ASML publishes most of the research and theres not much stopping people from building their own EUV lithography machines. Its just very very very hard and basically the equivalent of doing magic. China is making incredible progress on this front.
- airstrike 2 months ago
  
  The problem with these things is that there are always trade secrets that aren't published anywhere. So you'd need to actually hire people with specific knowledge to be able to replicate it.

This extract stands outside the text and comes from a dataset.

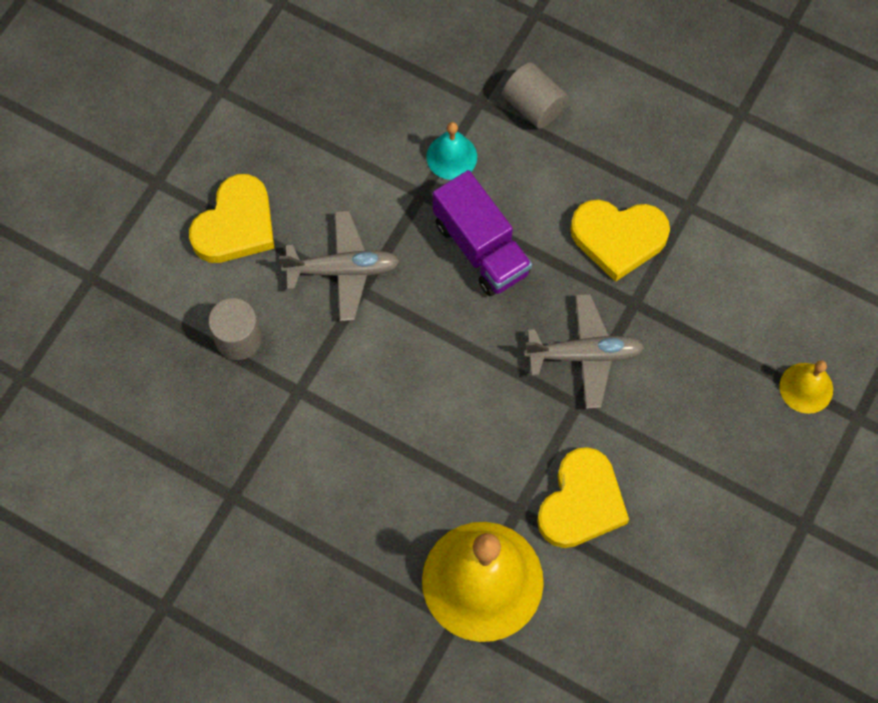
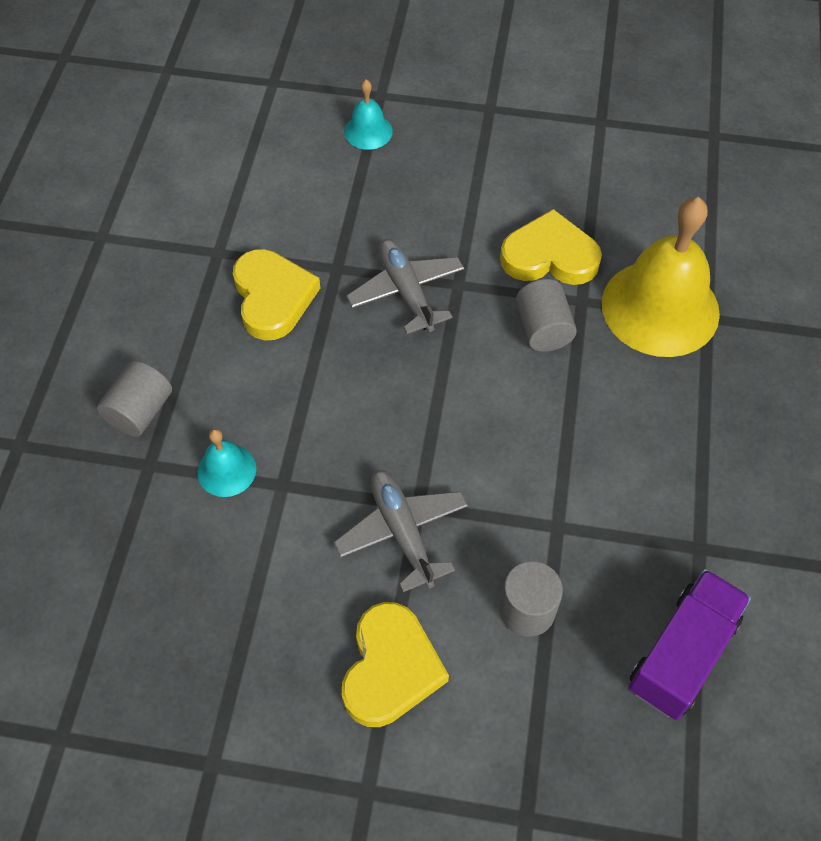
camera: 110 degrees left, 10 degrees down
(236, 225) = (390, 668): yellow heart -> yellow heart turned 90 degrees clockwise
(481, 248) = (326, 409): purple truck -> purple truck (682, 654)
(497, 460) = (543, 329): none -> grey cylinder
(806, 388) = (368, 131): yellow bell -> turquoise bell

  The world (and the West specifically) definitely needs to build redundancy ASAP here.
  
  TechDebtDevin 2 months ago
  
  The new machines are 2-3 stories tall, require an Airbus to transport, have complexity on par with the worlds largest particle accelerators, if not more complex. Because of this, the supply chains are highly intertwined no one country and can isolate that supply chain. The Dutch can't build it without our contributions, and neither could we without theirs. Lots of moving parts here literally and figuratively.
  
  airstrike 2 months ago
  
  That's a separate concern and doesn't change the fact that parts of that supply chain are irreplaceable.
  The Dutch don't have to willfully sabotage ASML for it to be an issue.
SecretDreams 2 months ago

Like all novel things, once you prove it can be done, someone else will do it. If you shut ASML down, some other country that is already working on it will catch up. ASML existing is better because at least the person ahead can keep trying to remain ahead.